Mentorship offers benefits to mentors and mentees. Being a mentor is an opportunity to develop your leadership skills and give back. Teaching and leading effectively anchor what you’ve learned and continue to grow.
Having a mentor can accelerate a mentee’s success in many ways. It supports their growth, helps them set goals, holds them accountable, and much more. Overall, people with mentors are happier in their jobs.
Mentorship Represents Value In Action
At Insight Global, our company thrives on shared values that shape our identity and guide our actions. These principles become tangible through the mentor-mentee relationship, where all five values find expression.
Our shared values are:
- Everyone matters.
- We take care of each other.
- Leadership is here to serve.
- High character and hard work above all else.
- Always know where you stand.
7 Tips for Being a Life-Changing Mentor
Here are a few keys to successful mentorship and how they promote, support, and propagate win-win values.
Get to Know Your Mentee
An essential part of servant leadership is knowing those you lead well enough to offer real and relevant value. While some advice applies to almost everyone, quality career advice and guidance come from knowing your mentee well.
Taking the time to understand your mentee will build your relationship. It will also help you understand who they are as a person well enough to offer valuable guidance and feedback.
Guide, Don’t Lead
As a mentor, you may feel pressure to have all the answers for your mentee. But one of the best ways to help them is to enable them to develop their own wisdom and resources. Practice active listening, help them navigate their choices and experiences, and offer feedback when you’re confident it’s helpful to them.
Don’t Assume! Ask
When you’re mentoring someone, it’s important to avoid making assumptions about their experiences, values, or goals. Everyone has a unique perspective, and what works for one person may not work for another.
If your mentee is struggling with a difficult decision, don’t assume that you know what they should do. Instead, ask them questions to help you understand the situation from their perspective. Check your personal biases at the door and help them thrive in a way that’s best for them.
Share Your Journey Honestly and Transparently
When you’re mentoring someone, it’s always helpful to be open and honest about your own professional journey. This means sharing your successes and failures, your challenges and triumphs. It also means being willing to talk openly about your mistakes and how you learned from them. This can help your mentee understand that overcoming struggle is part of a successful career.

● Supplied information
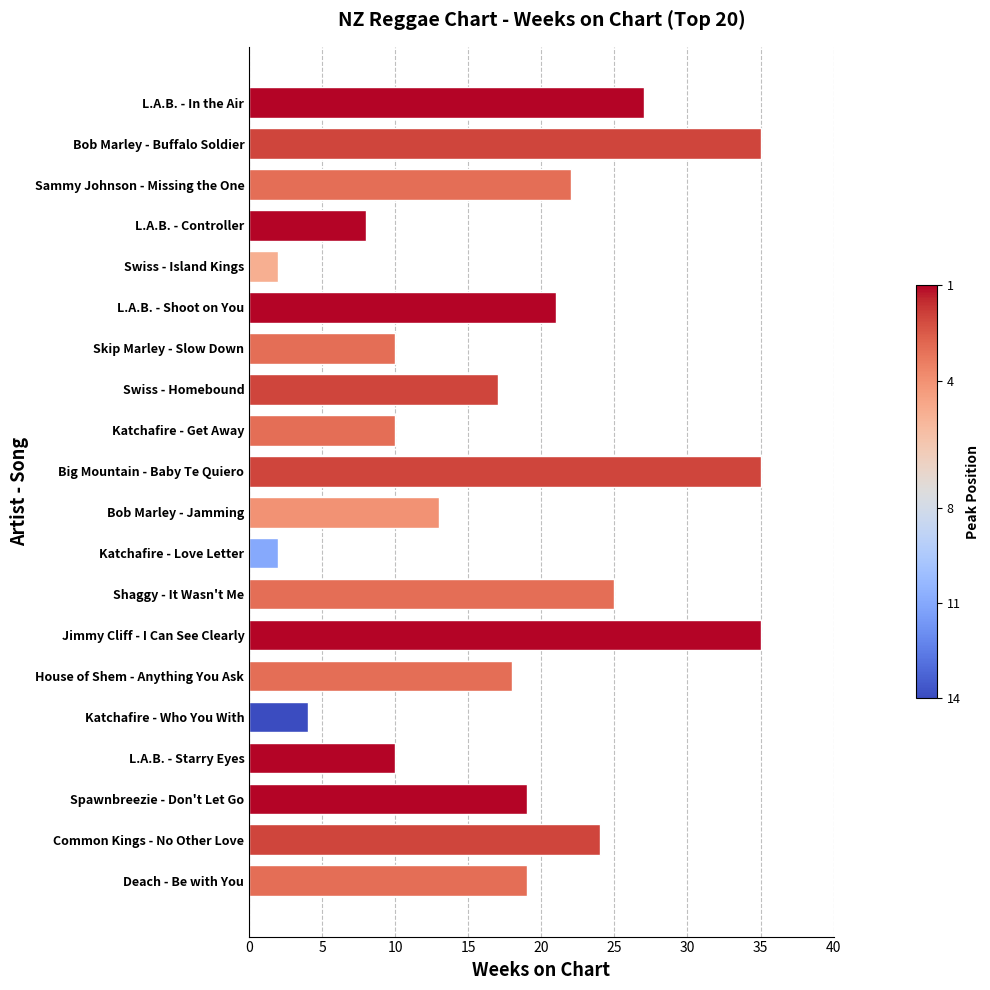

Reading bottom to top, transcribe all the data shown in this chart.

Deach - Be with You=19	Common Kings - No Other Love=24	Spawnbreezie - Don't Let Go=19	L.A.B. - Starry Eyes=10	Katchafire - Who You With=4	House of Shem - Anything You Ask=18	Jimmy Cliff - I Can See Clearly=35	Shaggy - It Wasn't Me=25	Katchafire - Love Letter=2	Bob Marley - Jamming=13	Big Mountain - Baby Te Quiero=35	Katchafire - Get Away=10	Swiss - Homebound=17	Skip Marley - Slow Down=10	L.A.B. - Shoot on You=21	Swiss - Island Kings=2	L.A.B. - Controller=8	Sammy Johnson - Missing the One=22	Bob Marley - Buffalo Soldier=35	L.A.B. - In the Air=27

● Required work
1 - Retype the passage on mentorship from "- Leadership is" to "your mentee well." word for word.
2 - Extend the mentorship tips text, picking up after its final sentence.

● Set of answers
1 -
- Leadership is here to serve.
- High character and hard work above all else.
- Always know where you stand.
7 Tips for Being a Life-Changing Mentor
Here are a few keys to successful mentorship and how they promote, support, and propagate win-win values.
Get to Know Your Mentee
An essential part of servant leadership is knowing those you lead well enough to offer real and relevant value. While some advice applies to almost everyone, quality career advice and guidance come from knowing your mentee well.

2 -
Celebrate Their Milestones and Achievements
As a mentor, you are there to help your mentee make decisions and navigate tough situations, but it’s also vital to celebrate the victories. Marking your mentee’s milestones helps them recognize their progress, know where they stand in their journey, and strengthen the mentor/mentee relationship.
Tip: Understanding your mentee’s favorite appreciation languages helps you celebrate their achievements in the best possible way for them.
Seek Out Resources to Support Your Mentee on Their Path
You are in a position to seek out potentially life-changing resources for your mentee. They do not have the personal and professional experience you do, and you may be aware of resources they would not know to seek.
Helping your mentee achieve their goals and progress on their chosen path is a gratifying part of being a mentor, whether through a personal connection that helps them get a job, a helpful conference, an educational opportunity, or anything else.
Only Commit if You Have the Time and Energy
If mentorship feels like an obligation, you may want to put it off until you can share your time and energy without stretching yourself too thin. It’s okay to acknowledge what you do and don’t have to give. The best mentee/mentor relationships are mutually beneficial, so make sure now is the right time for you to be a mentor before you commit.
Mentor the Right Way
Mentorship can help mentees develop their skills and knowledge, achieve their goals, and build relationships. It can also help mentors give back to their community and share their knowledge and experience with others.
If you are considering becoming a mentor, it’s important to be strategic in your approach. Get to know your mentee as a person, avoid offering them biased guidance or advice, be transparent, and most of all, prepare them to develop their own tools and wisdom.